What the software architecture is to a piece of software, the language architecture is to the development process. ‘You start a software project by creating an architecture with a clean, tight design. You have to do the same thing when you automate a piece of an engineering process,’ Hamilton says. ‘You need a form of design for that, but one with a focus on the use of language. That’s the language architecture.’

Like every design, a language architecture can be created at multiple levels of abstraction. ‘Sometimes you know what you want to do, but not what technology you want to use. You can go ahead and set up a language architecture at a high level and later, refine it with additional detail,’ Hamilton says. ‘Sometimes there are external requirements you have to satisfy, such as language availability or contracts with tool suppliers. A reference architecture records the rules you have to follow in later refinement phases.’

The language architecture makes the impact of language changes visible, says Brouwers. ‘And that’s one of the major advantages.

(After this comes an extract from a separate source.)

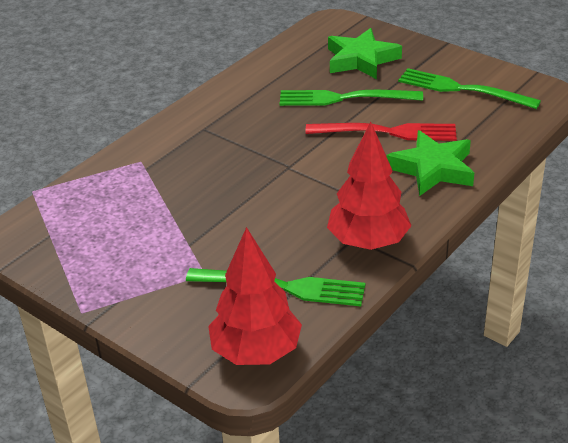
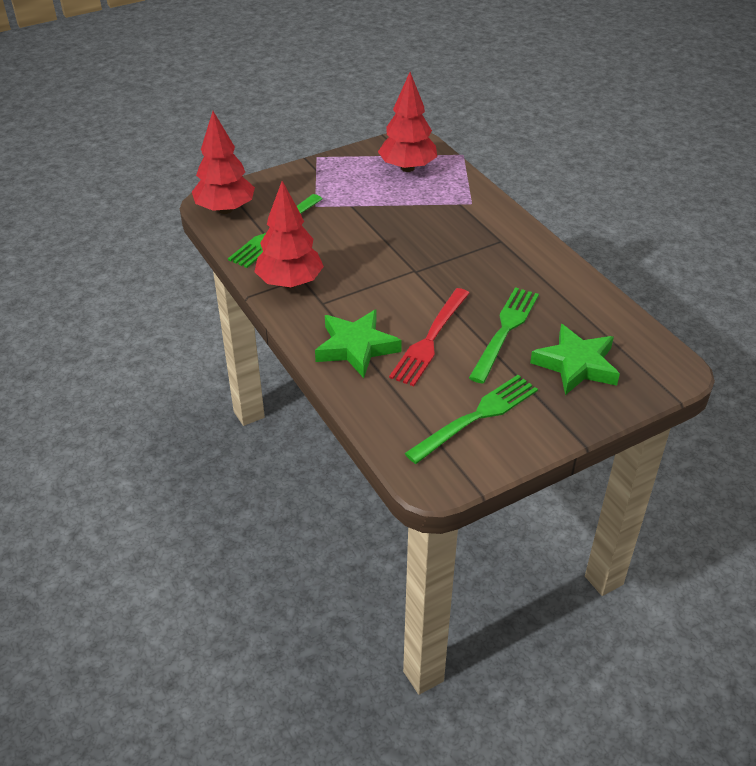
camera: 110 degrees right, 5 degrees up
(82, 224) = (407, 168): none -> red tree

If you’ve identified the relevant languages for your engineering process and something changes in one of them, you can use the language architecture to analyse the impact of the change across the entire chain.’ Hamilton compares it to software interfaces: ‘When you tweak them, you also look at which components will be affected by your changes. You do the same thing for changes to the engineering process, only there the languages are the interface.’

Other stakeholders also benefit. ‘A project leader who wants to start using a new tool in a later phase of the engineering process can use the language architecture to perform a risk assessment, and based on that, ask the supplier to provide additional support if necessary,’ Brouwers illustrates. ‘A line manager can inventory the degree to which his software engineers are familiar with the languages and tooling they’re going to have to use, and if necessary, set up how-to workshops.’

Neatly integrated

‘Being able to manage the complex engineering environments well: that’s our current objective,’ Hamilton says, summarizing the challenge facing Altran. ‘In practice you see a lot of implicit communication, in documents and emails and other things. We briefly explain a new concept to each other, and then assume that everyone’s up to speed. At Altran, we’re working hard on resources to make that communication explicit, so the process becomes more manageable and the execution of changes is controlled.’

That also makes it significantly easier to incorporate new technologies, Hamilton says. ‘You can integrate the use of a formal language developed by a research institute in your automated engineering processes. Your engineers can concentrate on the aspects that are relevant to their domain and they no longer have to worry about the details of advanced, knowledge-intensive applications like these. That also gives you the scalability and flexibility you need. The language architecture helps you set up these automated processes cleanly.’